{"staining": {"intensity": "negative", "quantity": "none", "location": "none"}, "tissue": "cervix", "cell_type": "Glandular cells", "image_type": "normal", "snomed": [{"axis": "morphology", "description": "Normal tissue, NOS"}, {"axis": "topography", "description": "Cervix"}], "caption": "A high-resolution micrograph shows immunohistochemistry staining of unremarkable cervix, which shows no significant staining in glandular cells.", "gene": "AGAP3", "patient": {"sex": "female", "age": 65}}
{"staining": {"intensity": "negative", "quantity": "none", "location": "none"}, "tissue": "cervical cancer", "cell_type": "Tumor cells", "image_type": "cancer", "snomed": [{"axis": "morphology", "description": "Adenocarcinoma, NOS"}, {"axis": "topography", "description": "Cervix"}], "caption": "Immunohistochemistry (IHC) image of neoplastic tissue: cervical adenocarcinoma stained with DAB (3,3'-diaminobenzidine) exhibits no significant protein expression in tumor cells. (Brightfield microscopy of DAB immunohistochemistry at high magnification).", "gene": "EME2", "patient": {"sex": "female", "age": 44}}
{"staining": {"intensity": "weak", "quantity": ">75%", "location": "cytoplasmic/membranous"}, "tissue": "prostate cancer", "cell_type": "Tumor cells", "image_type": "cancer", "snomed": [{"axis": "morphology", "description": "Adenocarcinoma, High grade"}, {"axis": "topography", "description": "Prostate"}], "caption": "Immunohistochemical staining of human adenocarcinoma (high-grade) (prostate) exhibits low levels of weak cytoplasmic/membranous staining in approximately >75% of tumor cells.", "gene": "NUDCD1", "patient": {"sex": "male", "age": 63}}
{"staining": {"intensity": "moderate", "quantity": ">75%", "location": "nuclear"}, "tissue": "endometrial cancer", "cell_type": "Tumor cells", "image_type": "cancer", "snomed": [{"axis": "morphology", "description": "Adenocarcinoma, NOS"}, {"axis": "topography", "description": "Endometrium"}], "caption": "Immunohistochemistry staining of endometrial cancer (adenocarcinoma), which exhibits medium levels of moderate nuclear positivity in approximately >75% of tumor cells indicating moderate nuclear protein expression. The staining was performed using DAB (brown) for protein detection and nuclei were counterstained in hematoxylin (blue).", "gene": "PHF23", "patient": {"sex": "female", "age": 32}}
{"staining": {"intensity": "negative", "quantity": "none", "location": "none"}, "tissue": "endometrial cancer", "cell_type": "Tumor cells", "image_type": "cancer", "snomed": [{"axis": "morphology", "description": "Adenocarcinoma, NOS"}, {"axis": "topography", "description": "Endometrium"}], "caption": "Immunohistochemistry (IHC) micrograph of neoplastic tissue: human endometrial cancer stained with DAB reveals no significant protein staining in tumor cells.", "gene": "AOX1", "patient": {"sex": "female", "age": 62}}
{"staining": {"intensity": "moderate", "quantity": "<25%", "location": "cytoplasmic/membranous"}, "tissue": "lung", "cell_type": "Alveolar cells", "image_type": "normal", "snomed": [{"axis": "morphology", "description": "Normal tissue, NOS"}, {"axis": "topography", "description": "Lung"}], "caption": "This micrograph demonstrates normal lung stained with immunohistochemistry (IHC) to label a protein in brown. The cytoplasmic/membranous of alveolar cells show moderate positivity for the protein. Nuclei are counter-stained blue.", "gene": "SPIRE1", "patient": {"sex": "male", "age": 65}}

************

> TASK DIRECTIONS
Copy nothing except the lines from the one with "(IHC) micrograph of" through the end of the records; keep each exactly as it appears, first and last included.

> TASK ANSWER
{"staining": {"intensity": "negative", "quantity": "none", "location": "none"}, "tissue": "endometrial cancer", "cell_type": "Tumor cells", "image_type": "cancer", "snomed": [{"axis": "morphology", "description": "Adenocarcinoma, NOS"}, {"axis": "topography", "description": "Endometrium"}], "caption": "Immunohistochemistry (IHC) micrograph of neoplastic tissue: human endometrial cancer stained with DAB reveals no significant protein staining in tumor cells.", "gene": "AOX1", "patient": {"sex": "female", "age": 62}}
{"staining": {"intensity": "moderate", "quantity": "<25%", "location": "cytoplasmic/membranous"}, "tissue": "lung", "cell_type": "Alveolar cells", "image_type": "normal", "snomed": [{"axis": "morphology", "description": "Normal tissue, NOS"}, {"axis": "topography", "description": "Lung"}], "caption": "This micrograph demonstrates normal lung stained with immunohistochemistry (IHC) to label a protein in brown. The cytoplasmic/membranous of alveolar cells show moderate positivity for the protein. Nuclei are counter-stained blue.", "gene": "SPIRE1", "patient": {"sex": "male", "age": 65}}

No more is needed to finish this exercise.